Material:
■ ■ ■ ■ ■

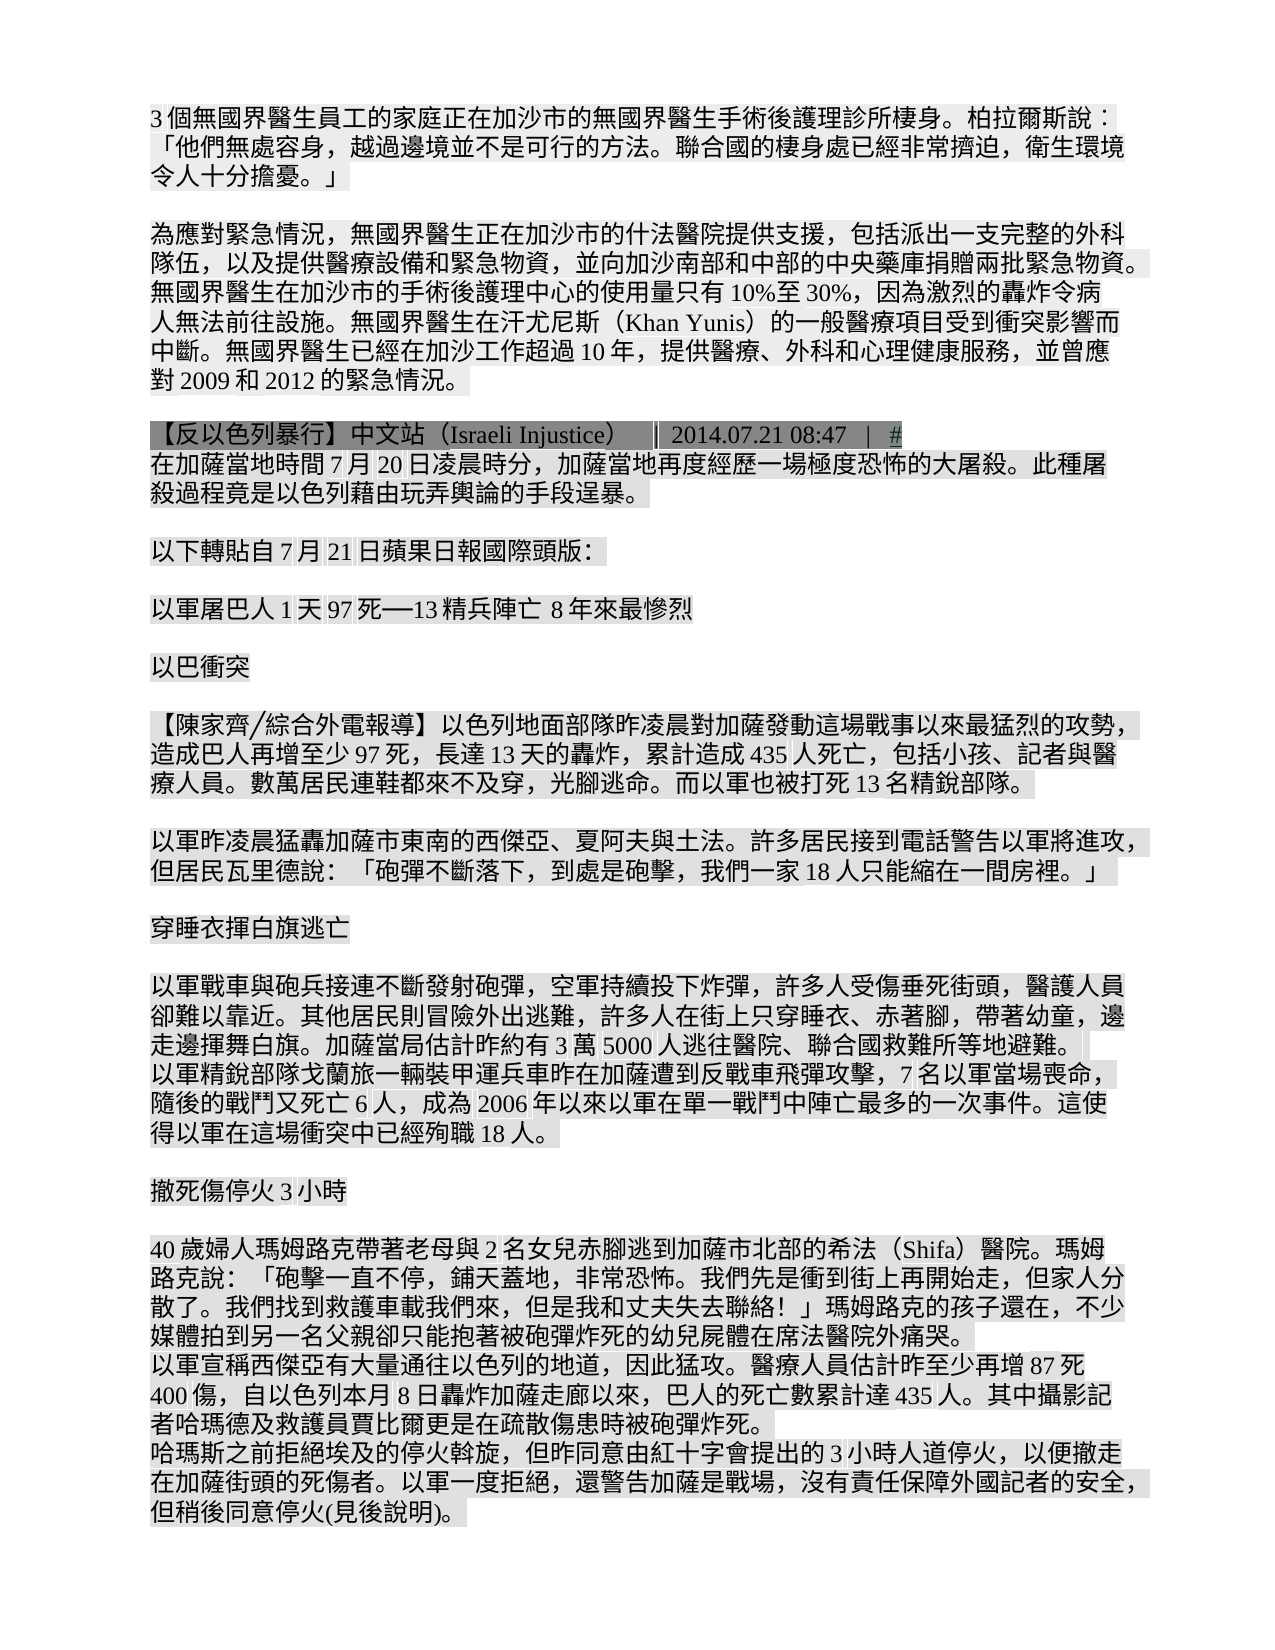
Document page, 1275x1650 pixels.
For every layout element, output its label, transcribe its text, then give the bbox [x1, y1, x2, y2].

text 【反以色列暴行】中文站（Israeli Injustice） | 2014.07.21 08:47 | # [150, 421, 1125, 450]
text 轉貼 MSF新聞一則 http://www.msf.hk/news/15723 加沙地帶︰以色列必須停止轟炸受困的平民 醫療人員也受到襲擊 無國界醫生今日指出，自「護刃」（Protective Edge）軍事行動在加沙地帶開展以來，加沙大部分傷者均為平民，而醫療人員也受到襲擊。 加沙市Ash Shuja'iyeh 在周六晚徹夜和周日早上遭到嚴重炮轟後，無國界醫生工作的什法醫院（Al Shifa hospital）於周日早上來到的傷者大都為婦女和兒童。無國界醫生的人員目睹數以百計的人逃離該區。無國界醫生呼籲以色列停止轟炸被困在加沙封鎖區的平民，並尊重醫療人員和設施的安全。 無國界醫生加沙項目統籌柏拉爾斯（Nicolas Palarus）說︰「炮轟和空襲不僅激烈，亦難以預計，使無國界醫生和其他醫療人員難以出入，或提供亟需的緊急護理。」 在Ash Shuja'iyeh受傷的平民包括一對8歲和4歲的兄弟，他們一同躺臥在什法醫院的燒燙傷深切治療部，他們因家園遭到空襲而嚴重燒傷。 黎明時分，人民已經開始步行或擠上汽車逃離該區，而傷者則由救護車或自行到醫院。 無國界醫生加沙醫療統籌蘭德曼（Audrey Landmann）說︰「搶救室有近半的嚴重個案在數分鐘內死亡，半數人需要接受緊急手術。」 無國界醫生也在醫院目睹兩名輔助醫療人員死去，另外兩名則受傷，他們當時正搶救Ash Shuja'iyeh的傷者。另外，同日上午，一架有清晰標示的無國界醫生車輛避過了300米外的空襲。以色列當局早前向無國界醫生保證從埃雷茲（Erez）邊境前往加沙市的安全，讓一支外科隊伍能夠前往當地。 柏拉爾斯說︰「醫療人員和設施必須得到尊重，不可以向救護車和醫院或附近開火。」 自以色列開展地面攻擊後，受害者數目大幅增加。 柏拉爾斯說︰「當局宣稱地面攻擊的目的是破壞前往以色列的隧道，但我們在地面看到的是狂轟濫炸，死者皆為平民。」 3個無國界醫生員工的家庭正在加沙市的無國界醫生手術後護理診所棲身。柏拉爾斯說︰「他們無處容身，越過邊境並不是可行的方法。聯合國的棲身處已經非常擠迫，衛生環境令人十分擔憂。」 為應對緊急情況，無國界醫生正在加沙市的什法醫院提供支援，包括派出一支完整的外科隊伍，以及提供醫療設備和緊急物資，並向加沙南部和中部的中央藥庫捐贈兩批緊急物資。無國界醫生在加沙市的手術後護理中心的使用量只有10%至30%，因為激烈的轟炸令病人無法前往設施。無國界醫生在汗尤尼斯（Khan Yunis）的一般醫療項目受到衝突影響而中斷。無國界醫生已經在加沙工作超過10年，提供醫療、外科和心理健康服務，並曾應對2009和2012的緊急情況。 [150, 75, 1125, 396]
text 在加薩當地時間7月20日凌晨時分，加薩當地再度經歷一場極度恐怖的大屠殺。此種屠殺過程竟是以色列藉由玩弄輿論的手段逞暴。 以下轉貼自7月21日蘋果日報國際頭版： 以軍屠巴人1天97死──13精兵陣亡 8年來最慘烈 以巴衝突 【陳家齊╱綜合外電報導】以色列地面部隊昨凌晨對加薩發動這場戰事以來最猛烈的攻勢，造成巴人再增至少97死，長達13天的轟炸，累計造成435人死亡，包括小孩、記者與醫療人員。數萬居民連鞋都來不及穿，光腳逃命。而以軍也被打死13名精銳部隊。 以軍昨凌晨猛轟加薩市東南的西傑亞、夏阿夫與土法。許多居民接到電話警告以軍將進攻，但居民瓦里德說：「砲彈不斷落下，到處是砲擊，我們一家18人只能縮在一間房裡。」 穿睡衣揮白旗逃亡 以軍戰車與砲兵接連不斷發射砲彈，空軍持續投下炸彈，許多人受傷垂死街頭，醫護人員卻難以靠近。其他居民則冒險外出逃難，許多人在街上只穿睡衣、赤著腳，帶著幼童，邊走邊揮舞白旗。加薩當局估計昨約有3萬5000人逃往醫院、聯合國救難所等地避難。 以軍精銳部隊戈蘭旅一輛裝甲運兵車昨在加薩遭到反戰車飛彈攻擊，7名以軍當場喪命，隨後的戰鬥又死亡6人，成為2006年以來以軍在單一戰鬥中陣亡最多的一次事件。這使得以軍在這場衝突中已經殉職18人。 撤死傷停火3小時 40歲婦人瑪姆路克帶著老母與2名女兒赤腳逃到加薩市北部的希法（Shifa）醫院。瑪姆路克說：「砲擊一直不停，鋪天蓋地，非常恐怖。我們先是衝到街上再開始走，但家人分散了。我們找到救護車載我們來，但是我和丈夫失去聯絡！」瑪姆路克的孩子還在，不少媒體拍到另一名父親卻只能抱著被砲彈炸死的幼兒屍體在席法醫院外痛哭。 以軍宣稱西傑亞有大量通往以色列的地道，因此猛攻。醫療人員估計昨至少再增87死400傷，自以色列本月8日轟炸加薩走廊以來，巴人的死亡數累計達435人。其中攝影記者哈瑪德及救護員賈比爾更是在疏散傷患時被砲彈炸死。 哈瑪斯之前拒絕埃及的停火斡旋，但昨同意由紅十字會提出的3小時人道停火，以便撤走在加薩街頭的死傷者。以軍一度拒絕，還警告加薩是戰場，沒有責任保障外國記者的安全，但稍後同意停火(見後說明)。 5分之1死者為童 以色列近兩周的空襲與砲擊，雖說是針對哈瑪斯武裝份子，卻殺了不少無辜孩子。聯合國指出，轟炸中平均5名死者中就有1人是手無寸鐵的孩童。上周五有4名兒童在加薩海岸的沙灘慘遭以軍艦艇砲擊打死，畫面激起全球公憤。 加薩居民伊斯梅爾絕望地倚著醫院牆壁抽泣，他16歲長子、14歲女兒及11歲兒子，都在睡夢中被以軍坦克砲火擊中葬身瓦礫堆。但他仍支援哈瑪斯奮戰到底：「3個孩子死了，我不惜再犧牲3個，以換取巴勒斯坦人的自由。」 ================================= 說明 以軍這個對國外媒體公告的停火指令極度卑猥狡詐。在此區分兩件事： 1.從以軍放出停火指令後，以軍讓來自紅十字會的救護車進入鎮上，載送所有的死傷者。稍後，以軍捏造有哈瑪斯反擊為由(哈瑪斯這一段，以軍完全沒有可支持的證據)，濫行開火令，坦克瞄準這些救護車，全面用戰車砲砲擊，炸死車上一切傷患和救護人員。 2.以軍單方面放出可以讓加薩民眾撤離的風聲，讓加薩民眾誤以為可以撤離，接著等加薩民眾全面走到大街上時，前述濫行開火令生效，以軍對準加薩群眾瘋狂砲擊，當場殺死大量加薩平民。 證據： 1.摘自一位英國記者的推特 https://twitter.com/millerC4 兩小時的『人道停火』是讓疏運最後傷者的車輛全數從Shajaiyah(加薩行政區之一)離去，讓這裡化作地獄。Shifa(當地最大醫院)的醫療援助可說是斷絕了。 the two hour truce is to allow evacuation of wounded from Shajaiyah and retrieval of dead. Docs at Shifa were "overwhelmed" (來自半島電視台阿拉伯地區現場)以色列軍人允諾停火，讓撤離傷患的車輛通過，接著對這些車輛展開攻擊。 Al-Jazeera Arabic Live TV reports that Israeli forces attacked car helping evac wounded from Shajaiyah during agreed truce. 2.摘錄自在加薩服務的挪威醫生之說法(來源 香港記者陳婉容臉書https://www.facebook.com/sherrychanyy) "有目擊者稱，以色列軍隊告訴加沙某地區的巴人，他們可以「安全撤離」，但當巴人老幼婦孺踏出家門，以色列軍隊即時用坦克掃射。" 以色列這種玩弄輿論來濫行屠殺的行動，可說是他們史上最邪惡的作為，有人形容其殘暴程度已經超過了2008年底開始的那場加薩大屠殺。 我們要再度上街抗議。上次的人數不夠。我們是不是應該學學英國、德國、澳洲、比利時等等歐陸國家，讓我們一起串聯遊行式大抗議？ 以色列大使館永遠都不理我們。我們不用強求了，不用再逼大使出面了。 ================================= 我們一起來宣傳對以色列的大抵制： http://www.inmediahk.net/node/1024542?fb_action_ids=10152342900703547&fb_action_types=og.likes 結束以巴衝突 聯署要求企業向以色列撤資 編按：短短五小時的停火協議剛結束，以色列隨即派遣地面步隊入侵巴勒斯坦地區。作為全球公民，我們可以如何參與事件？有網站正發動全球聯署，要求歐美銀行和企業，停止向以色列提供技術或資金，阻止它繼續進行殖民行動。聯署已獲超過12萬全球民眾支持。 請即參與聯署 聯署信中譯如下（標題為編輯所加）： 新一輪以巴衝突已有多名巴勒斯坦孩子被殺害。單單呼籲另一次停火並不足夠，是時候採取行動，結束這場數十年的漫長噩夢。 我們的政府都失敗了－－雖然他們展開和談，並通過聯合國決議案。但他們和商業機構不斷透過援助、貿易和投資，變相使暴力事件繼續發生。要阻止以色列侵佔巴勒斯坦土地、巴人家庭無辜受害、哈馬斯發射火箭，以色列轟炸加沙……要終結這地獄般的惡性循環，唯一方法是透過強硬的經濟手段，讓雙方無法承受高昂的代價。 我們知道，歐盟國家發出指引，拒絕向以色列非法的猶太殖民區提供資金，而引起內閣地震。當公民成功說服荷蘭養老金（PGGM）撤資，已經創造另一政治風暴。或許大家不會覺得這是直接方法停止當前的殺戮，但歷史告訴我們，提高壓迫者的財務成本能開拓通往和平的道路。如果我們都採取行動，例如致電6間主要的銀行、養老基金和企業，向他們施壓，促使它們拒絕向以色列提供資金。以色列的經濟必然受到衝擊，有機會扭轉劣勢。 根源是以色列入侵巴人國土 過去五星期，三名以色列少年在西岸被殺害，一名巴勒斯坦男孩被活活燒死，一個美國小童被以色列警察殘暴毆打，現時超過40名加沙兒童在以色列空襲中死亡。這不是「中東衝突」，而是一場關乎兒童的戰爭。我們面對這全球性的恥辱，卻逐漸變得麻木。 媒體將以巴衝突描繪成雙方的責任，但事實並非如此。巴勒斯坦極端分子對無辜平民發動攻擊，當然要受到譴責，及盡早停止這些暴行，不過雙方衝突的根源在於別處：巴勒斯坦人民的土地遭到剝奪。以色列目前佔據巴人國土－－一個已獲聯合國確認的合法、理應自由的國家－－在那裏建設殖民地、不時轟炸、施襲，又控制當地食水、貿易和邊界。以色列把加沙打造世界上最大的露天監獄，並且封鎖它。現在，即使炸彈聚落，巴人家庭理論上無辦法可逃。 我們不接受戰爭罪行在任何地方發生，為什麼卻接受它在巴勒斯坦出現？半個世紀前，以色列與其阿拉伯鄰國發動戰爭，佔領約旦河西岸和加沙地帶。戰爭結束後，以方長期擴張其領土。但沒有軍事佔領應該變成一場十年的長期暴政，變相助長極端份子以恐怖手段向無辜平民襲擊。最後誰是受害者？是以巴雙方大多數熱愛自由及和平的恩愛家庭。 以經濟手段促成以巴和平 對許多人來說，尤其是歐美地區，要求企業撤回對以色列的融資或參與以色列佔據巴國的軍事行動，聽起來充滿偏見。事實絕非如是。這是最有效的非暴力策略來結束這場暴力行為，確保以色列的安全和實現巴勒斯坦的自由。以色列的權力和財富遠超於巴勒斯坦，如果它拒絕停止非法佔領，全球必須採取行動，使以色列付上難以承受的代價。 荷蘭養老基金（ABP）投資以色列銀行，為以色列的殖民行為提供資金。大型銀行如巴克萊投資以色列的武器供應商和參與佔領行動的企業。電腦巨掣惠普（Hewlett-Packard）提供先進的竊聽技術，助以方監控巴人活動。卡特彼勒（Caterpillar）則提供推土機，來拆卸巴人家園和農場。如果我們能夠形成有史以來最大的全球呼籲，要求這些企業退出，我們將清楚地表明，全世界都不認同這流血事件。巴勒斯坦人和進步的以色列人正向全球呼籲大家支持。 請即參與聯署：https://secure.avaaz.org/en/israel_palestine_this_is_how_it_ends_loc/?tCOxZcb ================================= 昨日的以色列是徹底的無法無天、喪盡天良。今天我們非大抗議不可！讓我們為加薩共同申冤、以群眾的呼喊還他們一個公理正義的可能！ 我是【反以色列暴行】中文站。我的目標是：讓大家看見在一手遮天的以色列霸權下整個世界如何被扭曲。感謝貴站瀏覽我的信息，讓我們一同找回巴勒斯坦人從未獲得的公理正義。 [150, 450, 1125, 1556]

■ ■ ■ ■ ■

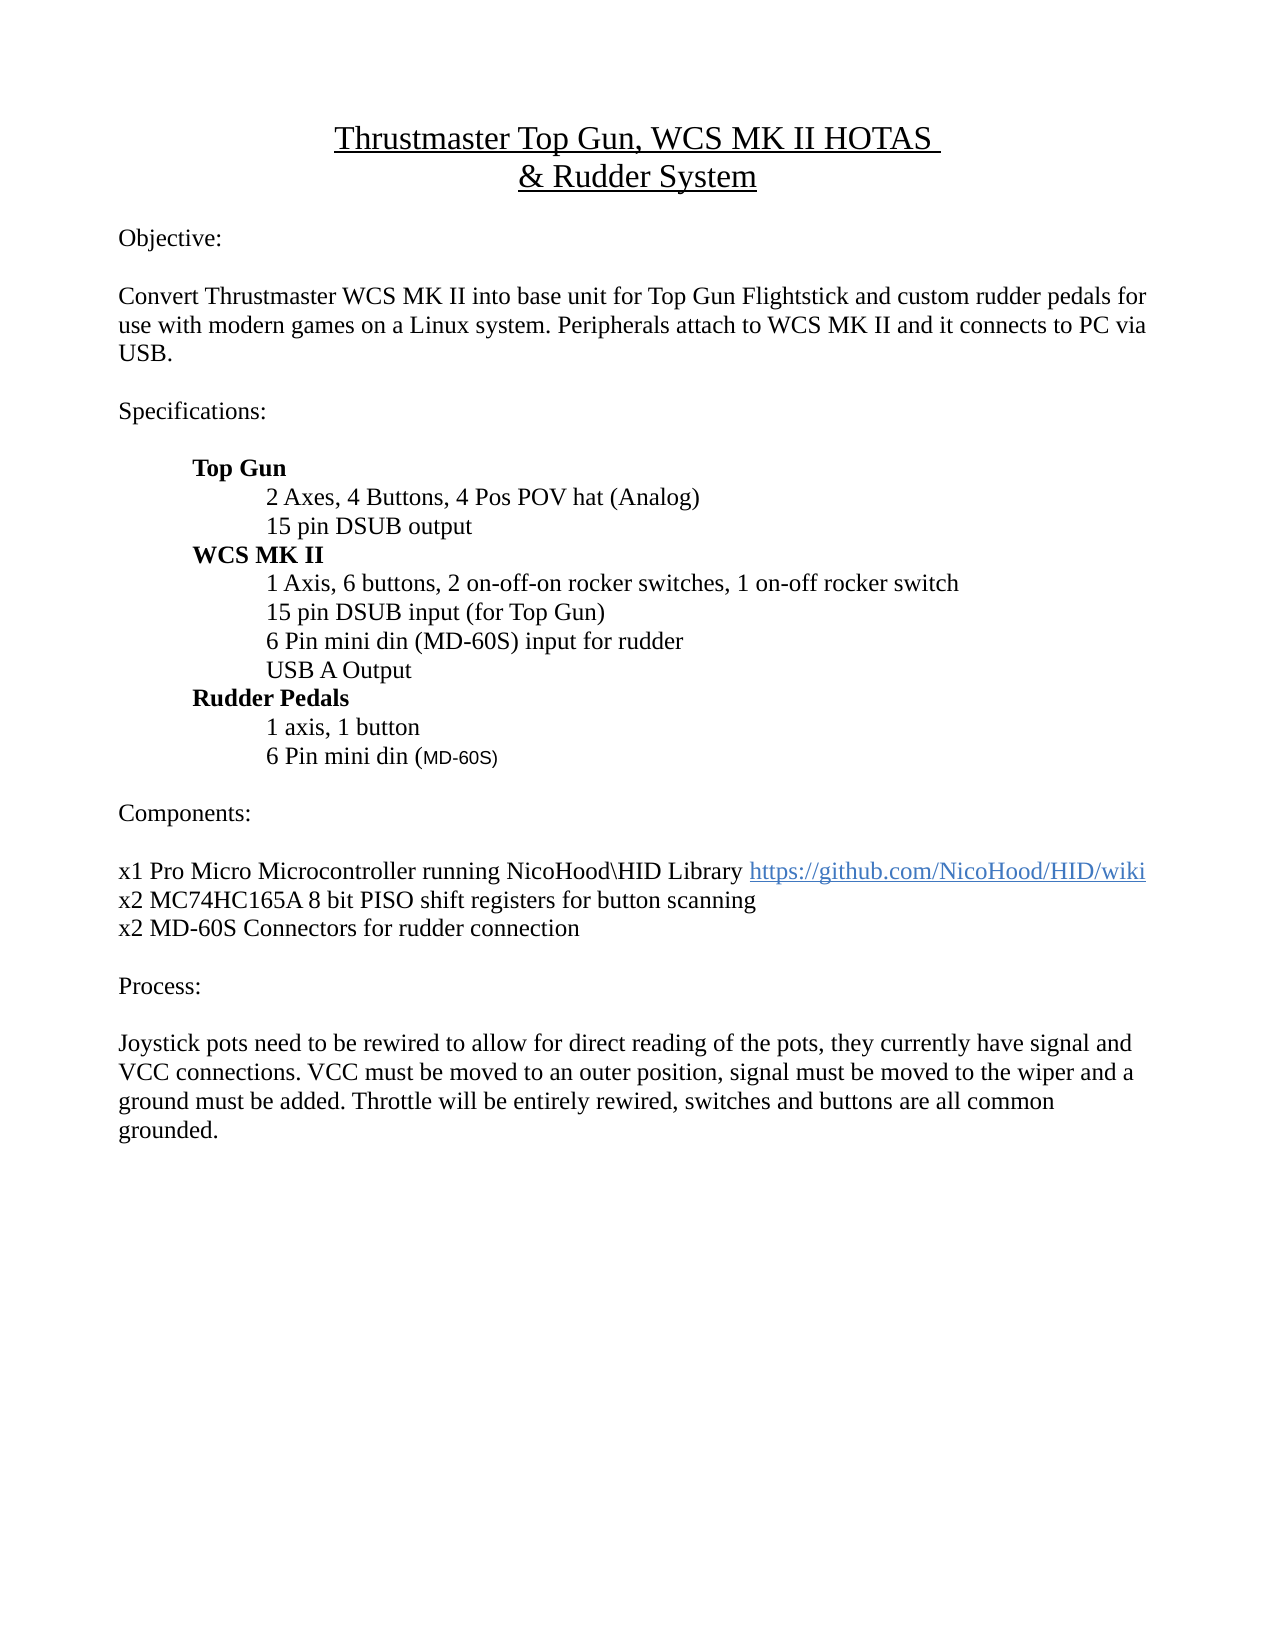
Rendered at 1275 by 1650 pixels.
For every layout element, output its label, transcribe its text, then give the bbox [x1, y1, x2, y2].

■ ■ ■ ■ ■

Stated goal: Please copy the lines starting at the one that contains "Document page, 1275x1650 pixels." and ending at the one that contains "text 【反以色列暴行】中文站（Israeli Injustice）", both included.

Written response:
Document page, 1275x1650 pixels.
For every layout element, output its label, transcribe its text, then give the bbox [x1, y1, x2, y2].

text 【反以色列暴行】中文站（Israeli Injustice） | 2014.07.21 08:47 | # [150, 421, 1125, 450]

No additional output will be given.